Unincorporated community in Tennessee, US

Forbus is an unincorporated community located on U.S. Route 127 in Fentress County, Tennessee. Considered a crossroads community, it is listed on the National Register of Historic Places as an historic district called the Forbus Historic District. In 1991 it consisted of a general store, one house, and some outbuildings.

Early names for the community were Blue Rock and Gatewood. In the mid-19th century, the community was briefly home to a school known as the Van Buren Institute. Coal was mined in the area as early as the 19th century. In the early decades of the 20th century, the local economy was based on lumbering, barite mining, and farming. In the 1930s, the community supported a grade school with 84 pupils and 3 teachers, a high school, a weekly newspaper, and two churches.
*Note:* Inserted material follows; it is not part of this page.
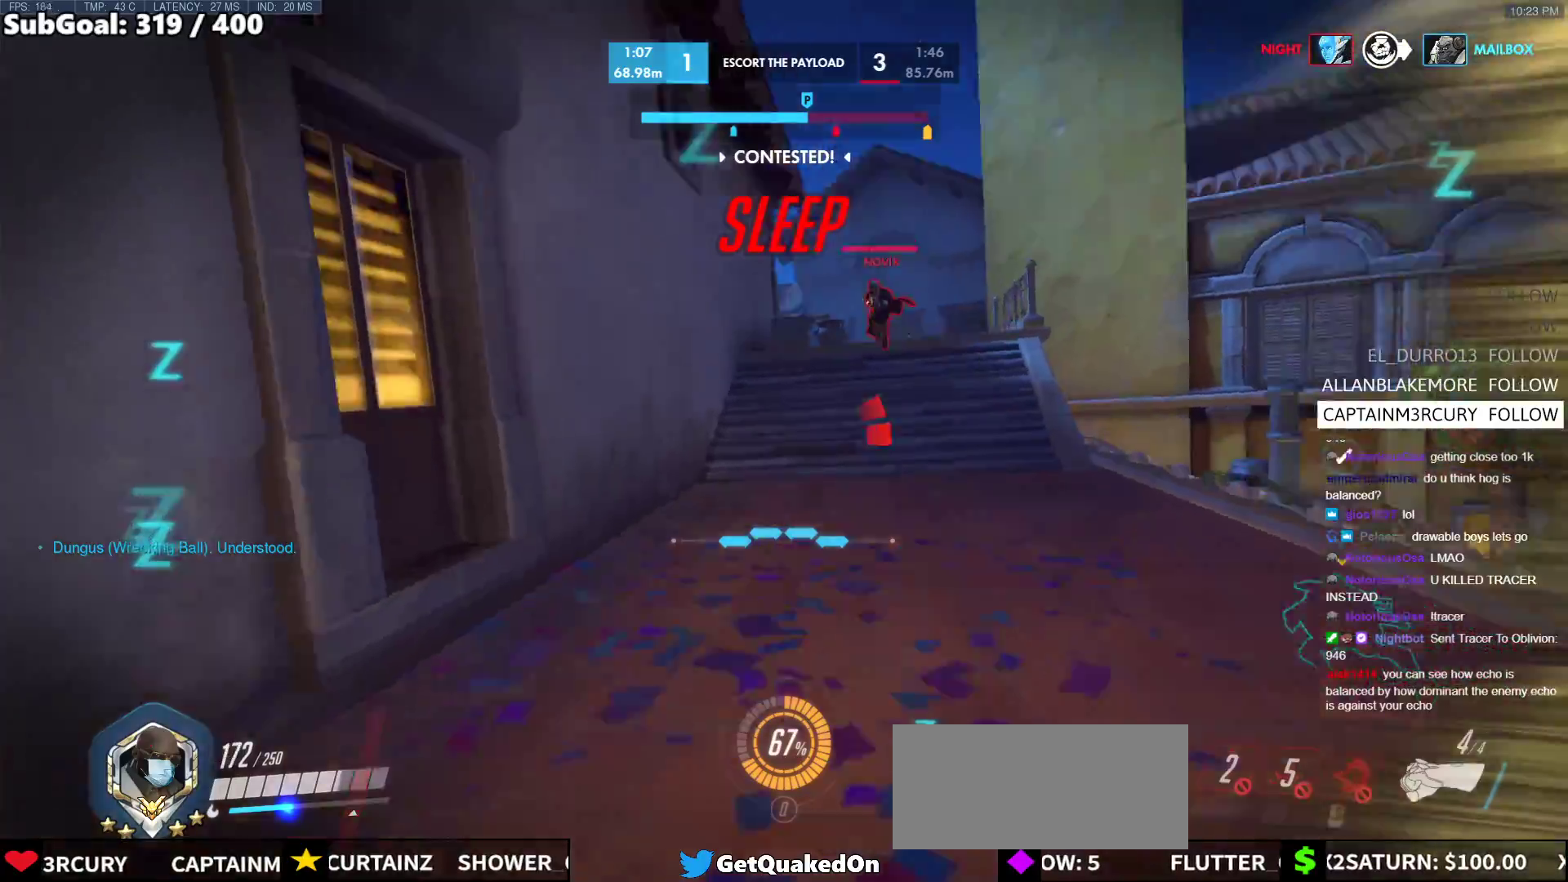
{"keys": ["w"], "mouse": ["right"], "events": [[33, "r", "up"], [133, "mouse_right", "down"], [183, "d", "down"], [283, "w", "up"], [317, "space", "down"], [367, "w", "down"], [467, "d", "up"], [467, "space", "up"]]}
The Forbus General Store was built by W. M. Johnson in 1892, and was operated by Johnson until his death in 1941. At one time, the store included a gas-powered gristmill, a blacksmith shop, and several granaries, but only the store stands today. The store purchased produce and furs from local residents, and at one point had a contract to supply locally grown apples to a Pennsylvania brandy maker. The store in turn sold hardware, clothing, fertilizer and feed, school textbooks, guns, furniture, and caskets. The store's top floor was once used as a meeting place for an Independent Order of Odd Fellows lodge. The Forbus post office operated out of the store until 1965, and consolidated with the Pall Mall post office in 1972.